如果以這片水域就是通天河,或者通天河的一部分作為前提,眼前急需弄清楚的,一是它從西到東有多長,源頭在何處;二是這河裏還有沒有別的怪物。
前者真定府可以派人去上下遊調查,後者卻怕是力有未逮——這畢竟不是在陸地上,隻要怪物藏在水底不露頭,任你怎麽搜索也未必能查出蛛絲馬跡。
至少憑真定府現在的力量,是完全不可能做到的。
於是最終決定,由劉鍇帶幾個人去行唐縣說明情況,然後請行唐縣令盡快通報朝廷,請朝廷派兵支援——即便沒有別的水怪,單隻是神話傳說入侵大明國土,就值得上麵派人徹查了。
剩下的人則坐船原路返回,向府衙通報這裏的情況,並酌情派人往上下遊,探明這通天河的水域麵積。
返程前,陶千戶又再三叮囑,讓隨行的官兵嚴守通天河和三家村的秘密。
中途路過三家島時,他更是留下了一半的旗官和絕大多數的巡丁,要求他們暫時封鎖三家村。
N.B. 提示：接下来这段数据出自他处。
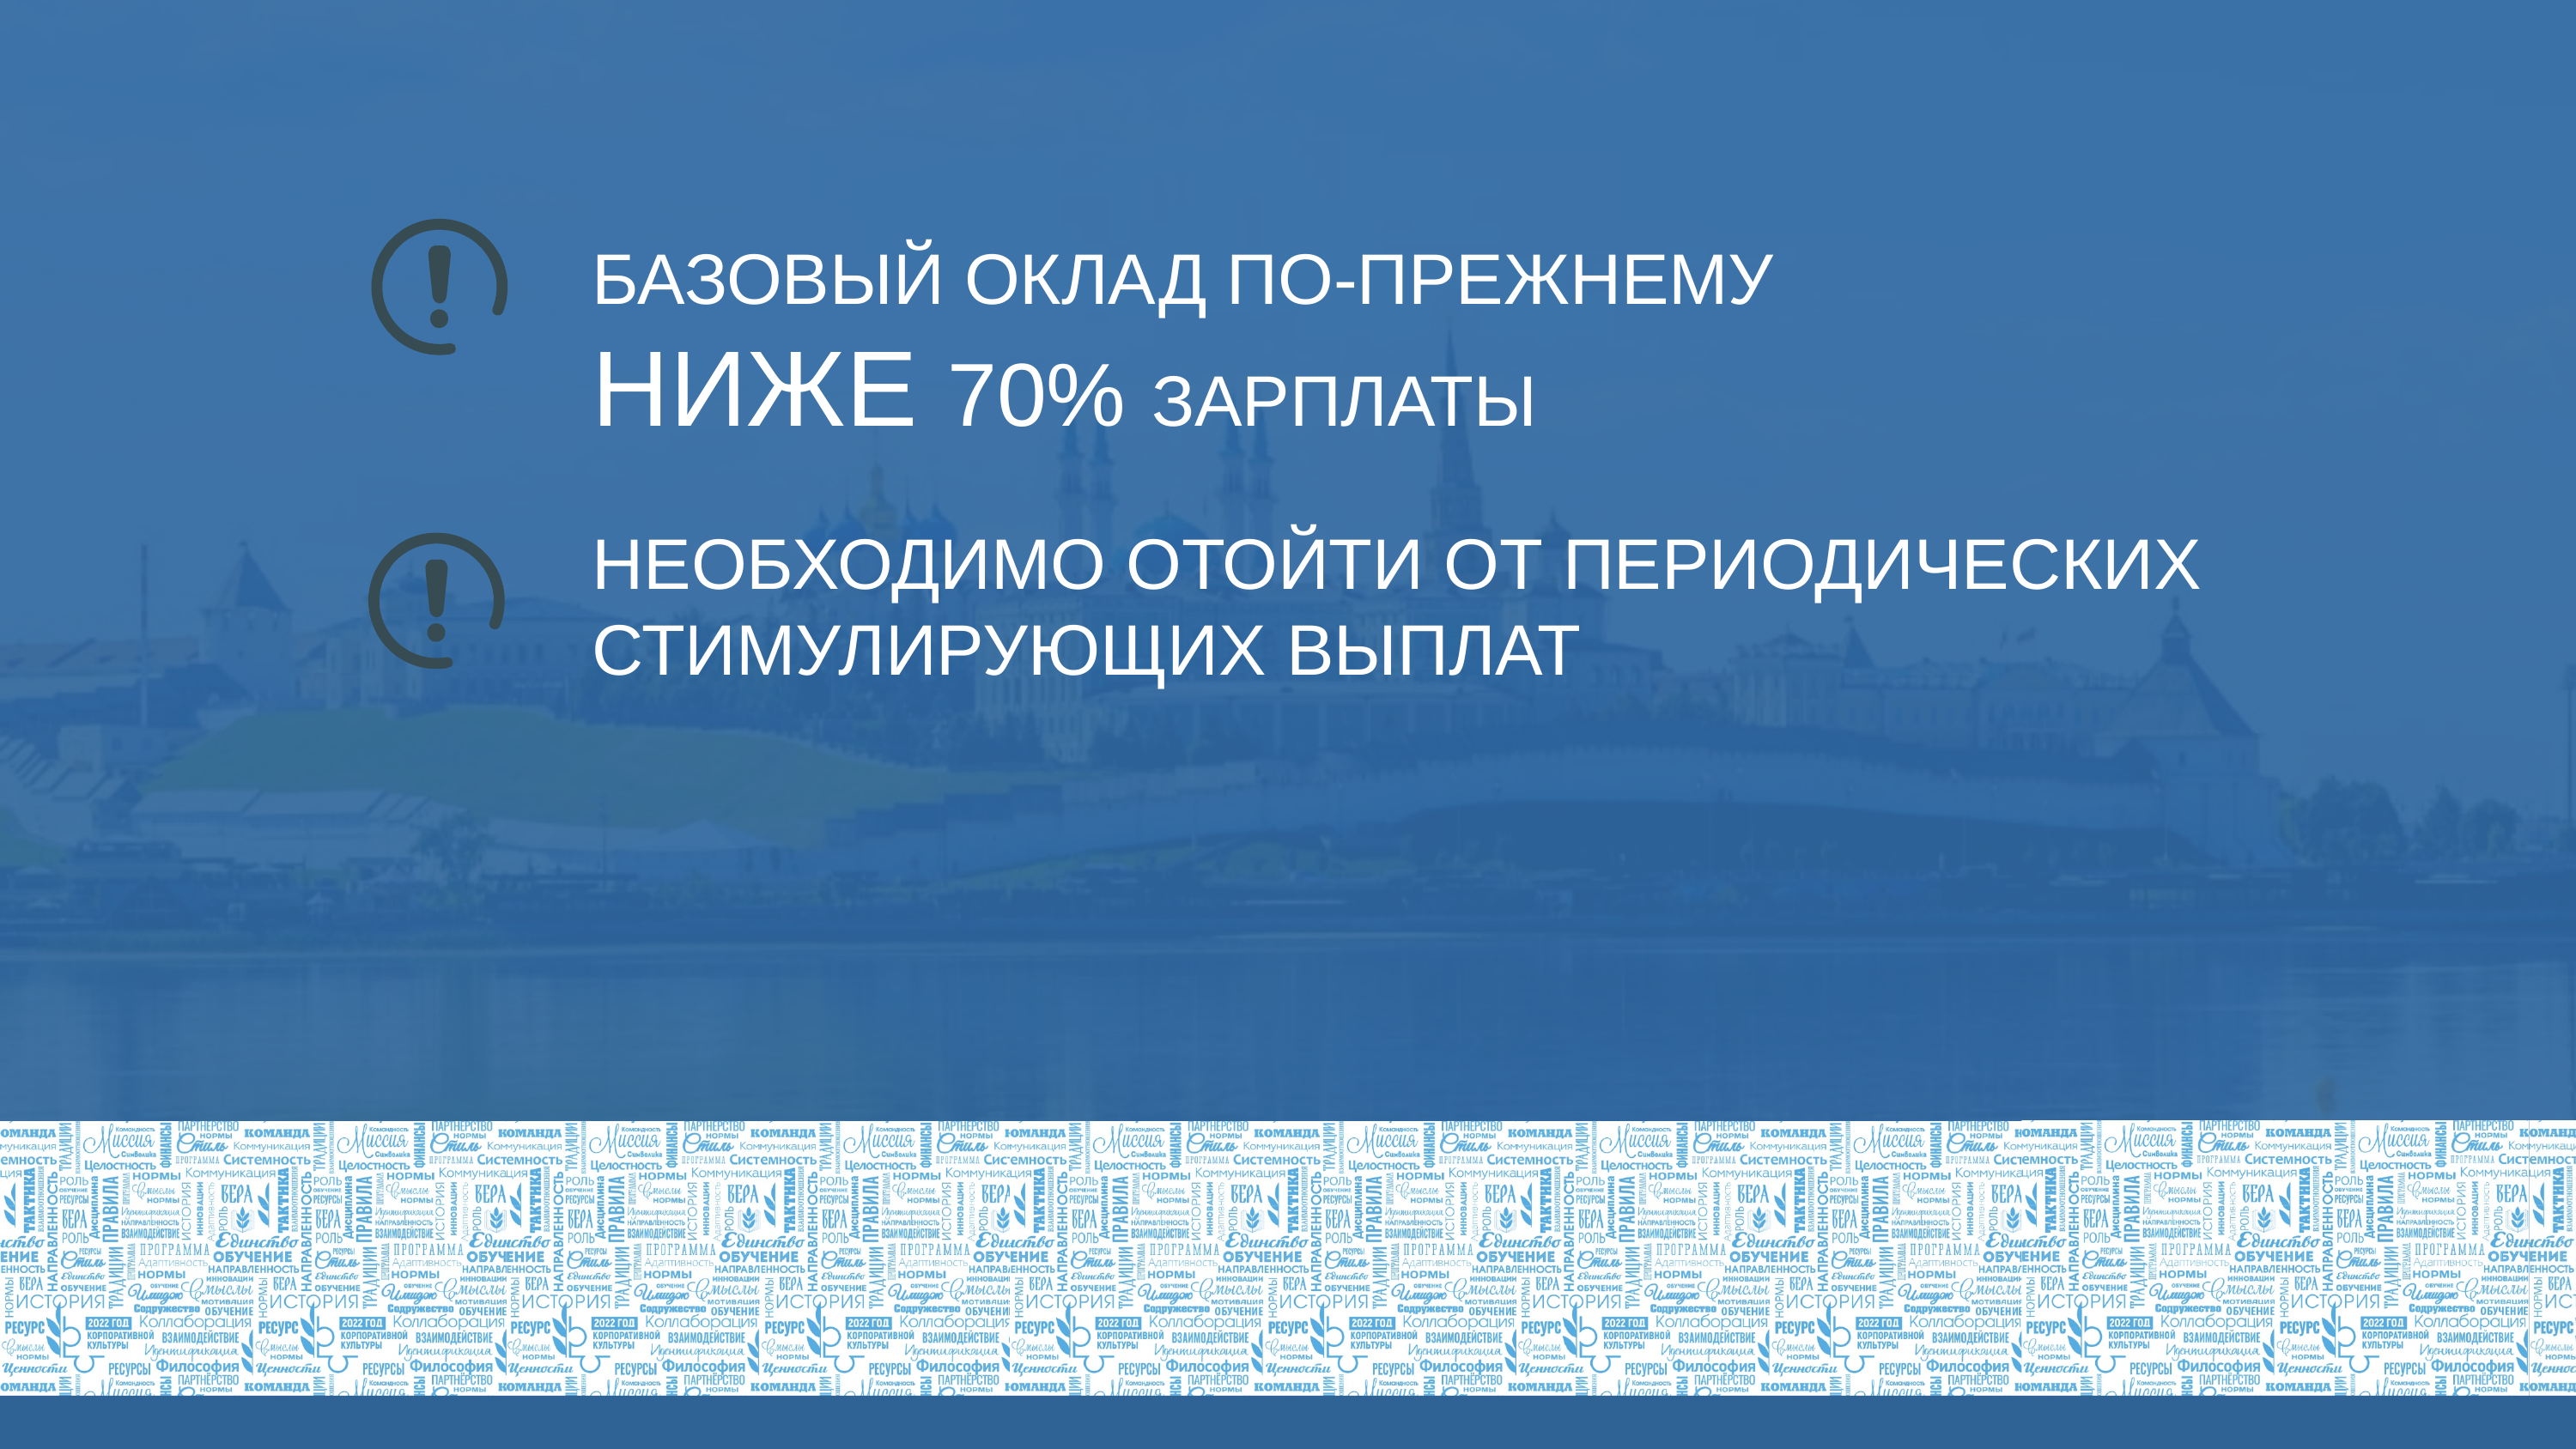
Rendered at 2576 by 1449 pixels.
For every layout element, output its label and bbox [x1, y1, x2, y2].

text_box [369, 216, 510, 357]
text_box [366, 530, 507, 671]
picture [0, 0, 2576, 1449]
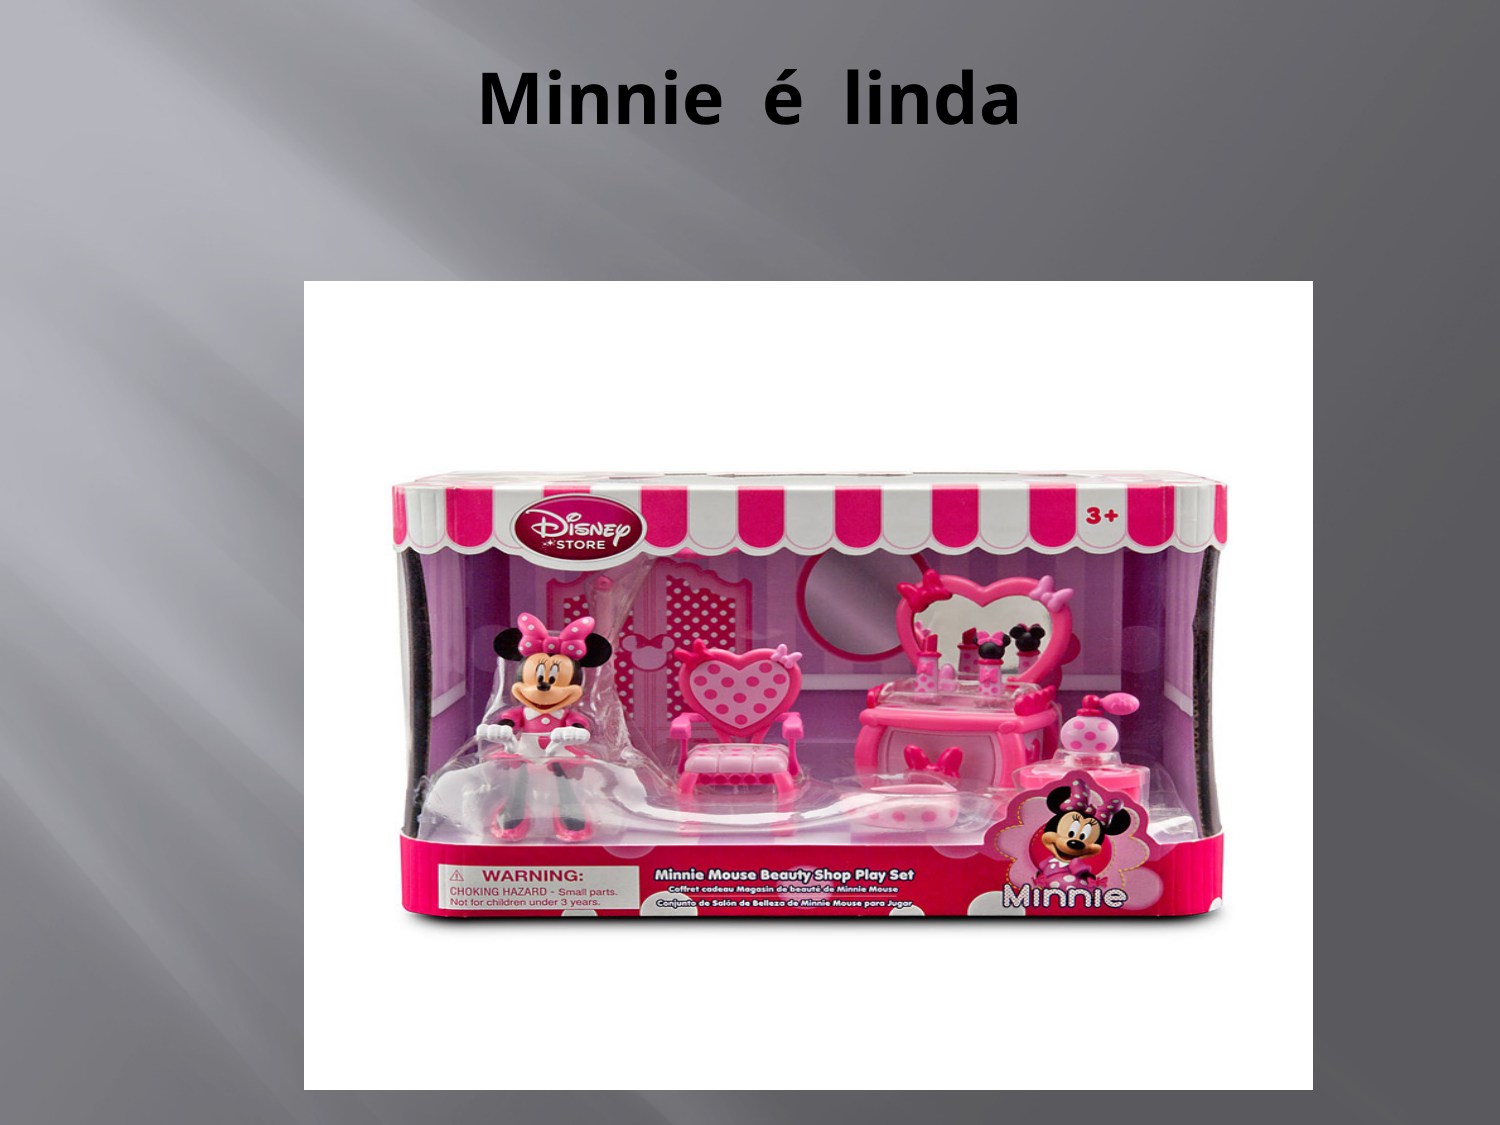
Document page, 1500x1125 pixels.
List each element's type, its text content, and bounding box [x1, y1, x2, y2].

就算村裏斷了糧,必須出來打漁,也要有官兵在船上監管,嚴禁村民私自和外麵接觸。
一路無話。
等陶千戶帶著剩餘人馬回到真定府的時候,都已經是後半夜了。
陶千戶自去尋錢穀通判許知行稟報。
餘者皆是人困馬乏,簡單洗漱之後,又在巡檢司吃了頓夜宵,便各自做了鳥獸散。
趙崢騎著驢摸黑回到大柳樹巷,見這邊兒房屋院落果然齊整,心下頓時放鬆下來。
在巷子口下了驢,牽著韁繩走到自家門外,正打算叫門,忽然發現隔壁關家門前亮著蘑菇,細一瞧,旁邊赫然還豎著杆招魂幡。
這是怎麽回事?!
趙崢的腦袋嗡一下子就大了,關成德無父無母,家中就隻有他孤零零一個人,這招魂幡豈不就意味著關成德死了?!
怎麽可能?!
當時明明已經沒有危險了,何況自己還把護身符還給了他!
趙崢下意識鬆開韁繩,飛也似的衝進了關家。
一進門,就見院子裏處處掛白,正中間堂屋裏擺著棺材,上麵還有個大大‘奠’字!
“這、這……”
趙崢腳下發軟,走到門前,忍不住伸手去扶門板。
“誰?”
裏麵傳來一個有些熟悉的女聲。
趙崢正回憶到底在哪兒聽過這聲音,就見個披麻戴孝的婦人從裏麵走了出來。
看到門前的趙崢,婦人先是一愣,繼而盈盈道了個萬福:“原來是恩公當麵。”
而看清楚這婦人的模樣,趙崢也吃了一驚,下意識脫口道:“高夫人,你怎麽會在這裏?!”
說著,目光就不自覺的往下滑落,但見那一身素袍雖裹的嚴實,卻依舊難掩山峽之險峻。
等趙崢驚覺此舉不妥,再想掩飾卻有些晚了,隻好順勢低頭抱拳道:“趙崢不知夫人在此,唐突失禮了。”